- WHAT YOU NEED TO DO: Would you write out the lines from the one containing "Which object has" to the end of the records below, exactly and in full, please?

- INFORMATION SHOWN:

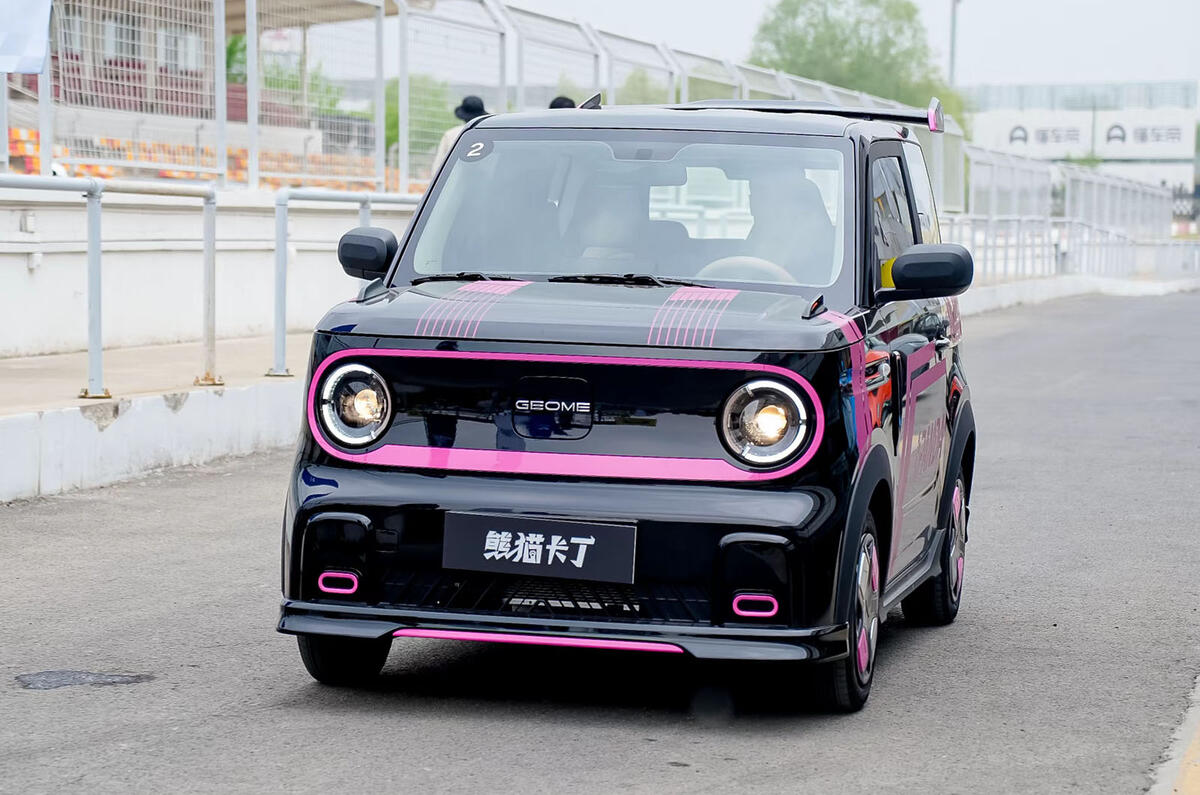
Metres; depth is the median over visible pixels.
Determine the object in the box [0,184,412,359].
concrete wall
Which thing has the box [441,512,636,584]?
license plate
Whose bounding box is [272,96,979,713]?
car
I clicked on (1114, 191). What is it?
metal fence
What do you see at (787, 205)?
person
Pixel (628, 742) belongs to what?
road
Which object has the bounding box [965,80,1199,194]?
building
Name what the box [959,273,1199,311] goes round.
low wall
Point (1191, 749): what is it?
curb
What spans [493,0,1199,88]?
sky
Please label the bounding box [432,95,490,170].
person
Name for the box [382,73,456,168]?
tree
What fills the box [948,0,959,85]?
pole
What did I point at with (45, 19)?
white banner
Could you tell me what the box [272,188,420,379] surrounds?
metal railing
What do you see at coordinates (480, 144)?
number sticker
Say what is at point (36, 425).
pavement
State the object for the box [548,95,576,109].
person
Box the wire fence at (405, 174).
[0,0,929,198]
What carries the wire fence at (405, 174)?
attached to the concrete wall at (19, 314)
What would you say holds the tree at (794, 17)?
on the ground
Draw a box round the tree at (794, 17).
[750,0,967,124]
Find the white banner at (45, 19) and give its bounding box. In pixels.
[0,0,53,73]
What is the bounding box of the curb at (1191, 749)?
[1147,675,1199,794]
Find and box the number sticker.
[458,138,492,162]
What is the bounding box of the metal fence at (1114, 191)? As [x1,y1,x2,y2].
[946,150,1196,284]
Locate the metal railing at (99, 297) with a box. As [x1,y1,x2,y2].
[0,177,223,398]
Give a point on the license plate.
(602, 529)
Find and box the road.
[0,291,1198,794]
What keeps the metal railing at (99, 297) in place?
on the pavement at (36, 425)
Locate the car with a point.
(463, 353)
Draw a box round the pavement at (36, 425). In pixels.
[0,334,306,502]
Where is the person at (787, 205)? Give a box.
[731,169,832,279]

- TASK ANSWER:
Which object has the bounding box [965,80,1199,194]?
building
Name what the box [959,273,1199,311] goes round.
low wall
Point (1191, 749): what is it?
curb
What spans [493,0,1199,88]?
sky
Please label the bounding box [432,95,490,170].
person
Name for the box [382,73,456,168]?
tree
What fills the box [948,0,959,85]?
pole
What did I point at with (45, 19)?
white banner
Could you tell me what the box [272,188,420,379] surrounds?
metal railing
What do you see at coordinates (480, 144)?
number sticker
Say what is at point (36, 425).
pavement
State the object for the box [548,95,576,109].
person
Box the wire fence at (405, 174).
[0,0,929,198]
What carries the wire fence at (405, 174)?
attached to the concrete wall at (19, 314)
What would you say holds the tree at (794, 17)?
on the ground
Draw a box round the tree at (794, 17).
[750,0,967,124]
Find the white banner at (45, 19) and give its bounding box. In pixels.
[0,0,53,73]
What is the bounding box of the curb at (1191, 749)?
[1147,675,1199,794]
Find and box the number sticker.
[458,138,492,162]
What is the bounding box of the metal fence at (1114, 191)? As [x1,y1,x2,y2].
[946,150,1196,284]
Locate the metal railing at (99, 297) with a box. As [x1,y1,x2,y2].
[0,177,223,398]
Give a point on the license plate.
(602, 529)
Find and box the road.
[0,291,1198,794]
What keeps the metal railing at (99, 297) in place?
on the pavement at (36, 425)
Locate the car with a point.
(463, 353)
Draw a box round the pavement at (36, 425). In pixels.
[0,334,306,502]
Where is the person at (787, 205)? Give a box.
[731,169,832,279]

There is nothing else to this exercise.